Fire Away!

Our Trebuchet: 

Our design consists of 2 legs (40 cm by 13.cm) and an arm (58.5 cm by 4 cm) with a bolt attached on either side, one to pull down to launch and the other to attach rubber bands, we also have a metal axle to hold the arm in place with washers to keep the arm secure, also on our arm we have a nail to hold our projectile when being launched. On our base (86 cm by 33 cm) we also have another bolt connected to it, which holds the rubber bands in place. But the overall dimensions of our trebuchet is 86 by 33 by 66 cm.

Main selling points:

Power: The main things about our Trebuchet are the amount of rubber bands we use to maximize power and hopefully distance.

Pull back: We used a bolt attached to our arm to pull down the arm,which is a crucial part of our trebuchet because without it, it would be almost impossible to pull down, considering the force of the rubber bands.

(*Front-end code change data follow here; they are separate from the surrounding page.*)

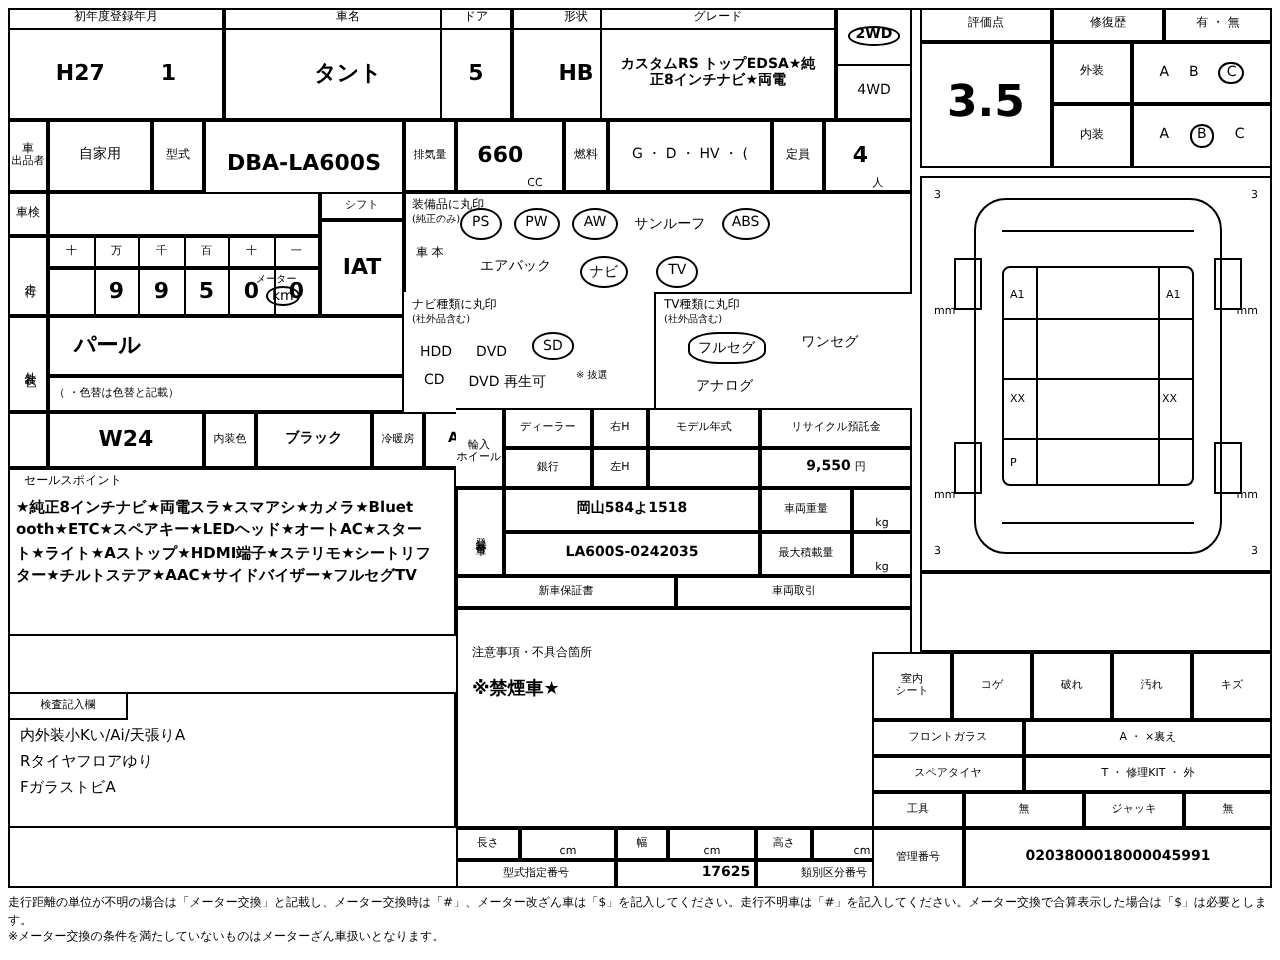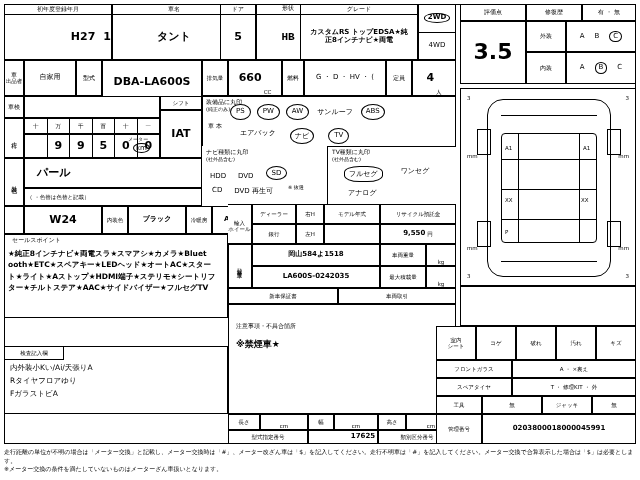--- a/index.html
+++ b/index.html
@@ -36,37 +36,37 @@
 </style>
 </head>
 <body>
 
 <div class="sheet">
 
   <div class="c" style="left:4px;top:4px;width:632px;height:440px;"></div>
 
   <div class="c col" style="left:4px;top:4px;width:108px;height:56px;">
     <div class="xs" style="align-self:stretch;border-bottom:1px solid #000;text-align:center;padding:1px 0;">初年度登録年月</div>
-    <div style="flex:1;display:flex;align-items:center;justify-content:flex-end;width:100%;">
+    <div style="flex:1;display:flex;align-items:center;justify-content:center;width:100%;gap:20px;">
       <span class="med">H27</span>
       <span class="med" style="margin-left:8px;">1</span>
     </div>
   </div>
 
   <div class="c col" style="left:112px;top:4px;width:124px;height:56px;">
     <div class="xs" style="align-self:stretch;border-bottom:1px solid #000;text-align:center;padding:1px 0;">車名</div>
     <div class="med" style="flex:1;display:flex;align-items:center;">タント</div>
   </div>
 
   <div class="c col" style="left:220px;top:4px;width:36px;height:56px;">
     <div class="xs" style="align-self:stretch;border-bottom:1px solid #000;text-align:center;padding:1px 0;">ドア</div>
     <div class="med" style="flex:1;display:flex;align-items:center;">5</div>
   </div>
 
-  <div class="c col" style="left:256px;top:4px;width:64px;height:56px;font-family:Liberation Mono, monospace;">
+  <div class="c col" style="left:256px;top:4px;width:64px;height:56px;">
     <div class="xs" style="align-self:stretch;border-bottom:1px solid #000;text-align:center;padding:1px 0;">形状</div>
     <div class="med" style="flex:1;display:flex;align-items:center;">HB</div>
   </div>
 
   <div class="c col" style="left:300px;top:4px;width:118px;height:56px;">
     <div class="xs" style="align-self:stretch;border-bottom:1px solid #000;text-align:center;padding:1px 0;">グレード</div>
     <div style="flex:1;display:flex;flex-direction:column;justify-content:center;width:100%;">
       <div class="sm b">カスタムRS トップEDSA★純</div>
       <div class="sm b">正8インチナビ★両電</div>
     </div>

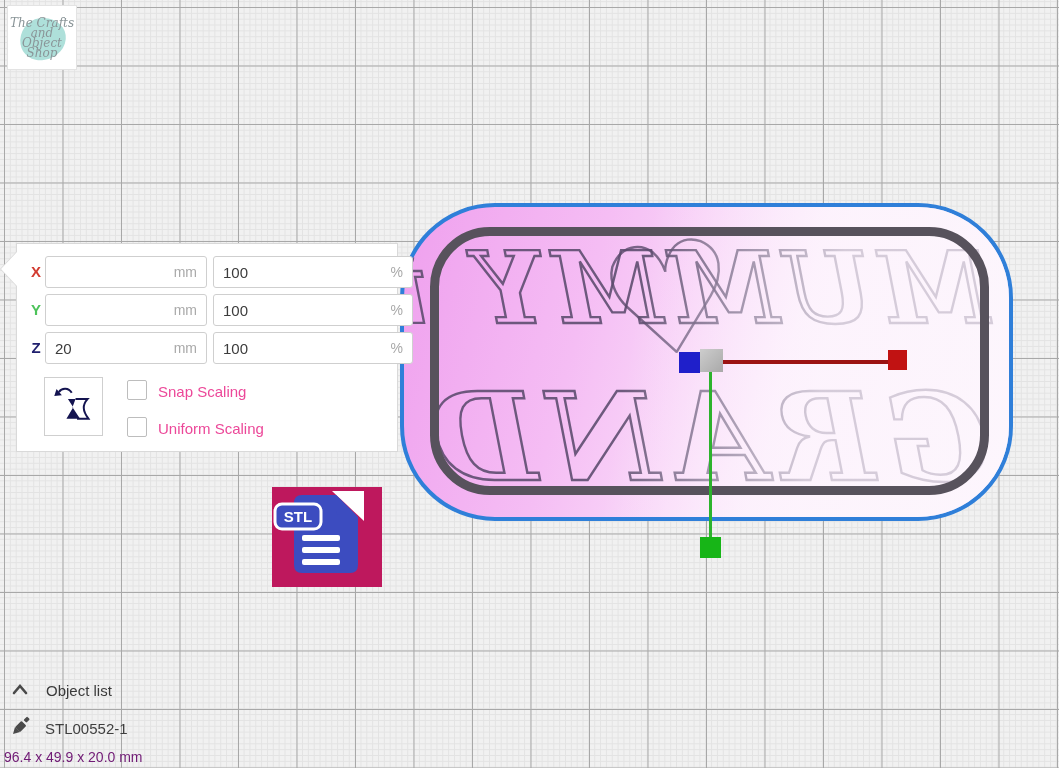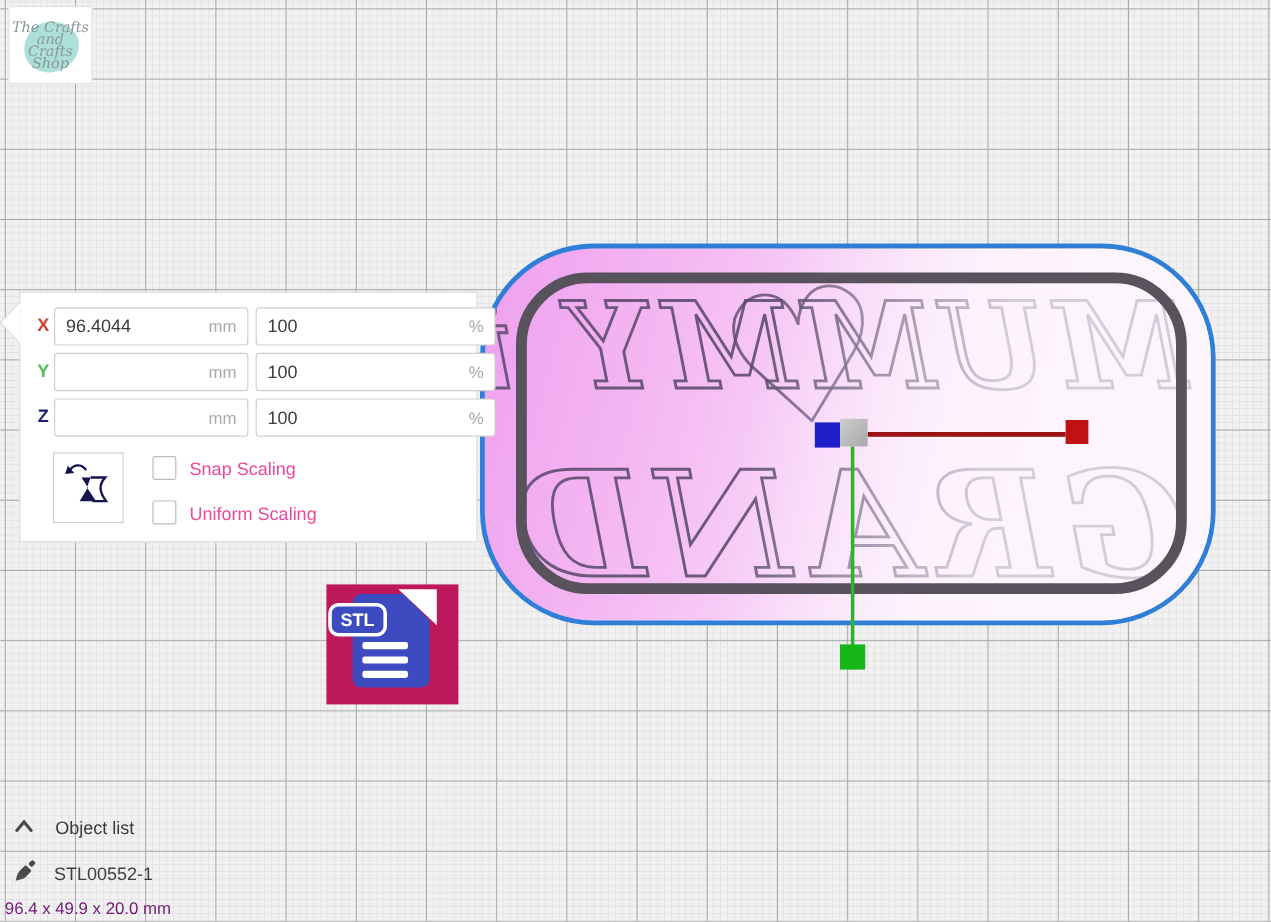--- a/index.html
+++ b/index.html
@@ -139,31 +139,30 @@
                font-size:14px; color:#701a75; }
 </style>
 </head>
 <body>
 
 <div class="logo-card">
   <div class="logo-blob"></div>
   <div class="logo-text">
     <div>The Crafts</div>
     <div>and</div>
-    <div>Crafts Shop</div>
+    <div>Object Shop</div>
   </div>
 </div>
 
 <div class="scale-panel">
   <div class="panel-tail"></div>
 
   <div class="scale-row row-x">
     <span class="axis-label axis-x">X</span>
     <span class="field field-mm">
-      <input value="96.4044" style="">
       <span class="unit">mm</span>
     </span>
     <span class="field field-pct">
       <input value="100" style="">
       <span class="unit">%</span>
     </span>
   </div>
 
   <div class="scale-row row-y">
     <span class="axis-label axis-y">Y</span>
@@ -172,20 +171,21 @@
     </span>
     <span class="field field-pct">
       <input value="100" style="">
       <span class="unit">%</span>
     </span>
   </div>
 
   <div class="scale-row row-z">
     <span class="axis-label axis-z">Z</span>
     <span class="field field-mm">
+      <input value="20" style="">
       <span class="unit">mm</span>
     </span>
     <span class="field field-pct">
       <input value="100" style="">
       <span class="unit">%</span>
     </span>
   </div>
 
   <div class="reset-scale-btn">
     <span>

Strudyness: since our legs and arms are rather thick and dense our strength of the wood is very good as well, which minimizes breaks and cracks.

8 Modifications:

Amount of Rubber Bands:

At the start we used a good amount of rubber band, but then we learned more rubber bands mean more power so we started to pack more and more on our trebuchet.

Size of Arm:

At the start our arm wasn't very good, it was bulky and rather heavy, so we got a new one that is way thinner and lighter weight, which is easy for the rubber bands to “fling” resulting in more distance.

Size of String:

At the start we just used a decent size clay ball, but towards the end we notice everyone is using strings attached to their projectile so we did the same, and since we now know the 3 inches it the best size for the string that's just what we did.

Size of projectile:

At the start we used any piece of clay we could find, but after the research we now know that the weight of the projectile matters greatly on how far it launches, so we used a projectile of about 5 grams. 

Decreased friction:

To decrease friction and to hopefully increase distance we widened the hole for our axle because with less friction means less energy consumed due to heat and possible further distance.

Axle height:

When we replaced the legs we also had to make a new hole for the axle, so we decided to make it higher up so the projectile will start higher which would lead to the projectile taking longer to fall, resulting in more distance.

Placement of Projectile:

At the start we use a cup to launch our projectile, but the cup would always release the projectile late or at a weird angle resulting in an unconstant distance every time, so we decide to use a string and place it at the very end of our arm, and from the placement of the projectile it lead it to launch further.

Load to effort ratio of arm:

This is the hole where the axle goes through on the arm, and from our research we know that a hole in the middle for the axle would maximize our distance since the weight is equal on both sides. 

Calculations:

Mass of projectile: 0.016kg - this is the weight of the projectile that's being launched.

Horizontal distance: 21m - this is how far the projectile went. 

Time in air: 1.7s - this is how long the projectile was in the air

Vertical distance: d = ½(9.8) (0.66)^2  = 2.1344 = 2.13m/s - this is how far it falls

Horizontal velocity: v = 21/1.7 = 12.4m/s - how fast its moving horizontally 

Vertical velocity: v = (9.8)(0.66) = 6.468m/s - how fast it's moving vertically. 

Total Velocity: (12.4^2 + 6.468^2 = 14m/s) - In all how fast it was moving.

Release angle: tan θ = 6.468/12.35 = 27 ° - The angle in which the projectile is launched 

Spring constant: k = 30/0.035 = 857n/m - this is how quickly it increases force 

Initial Spring Potential Energy: PE = ½(857)(0.41)^2 = 81.61J - this is energy of the ball right before its fired.

Kinetic energy of the ball: KE = ½ 0.016 x 14^2 =  1.568J - this is energy when the projectile is launched.

Percent energy converted: 1.568/81.6 = 2% - this is the amount of energy converted when launched. 

My Poster:

Reflection:

Overall the projects had its ups and downs, but I still think everything worked itself out. One thing I did well was being consistent and use my time efficiently and sufficiently and completing the proof of efficiently document on time. Another thing, I did well on was trying lead my group anytime I could to get the project done.

However, there were also a few things that didn't go as smoothly. One thing we could improve for our design is how the rubber band always either break or fly off our machine after every launch. Another thing that wasn't ideal was the thickness and length of our base, first off it made it hard to transport and plus it was difficult to get a nail to stay.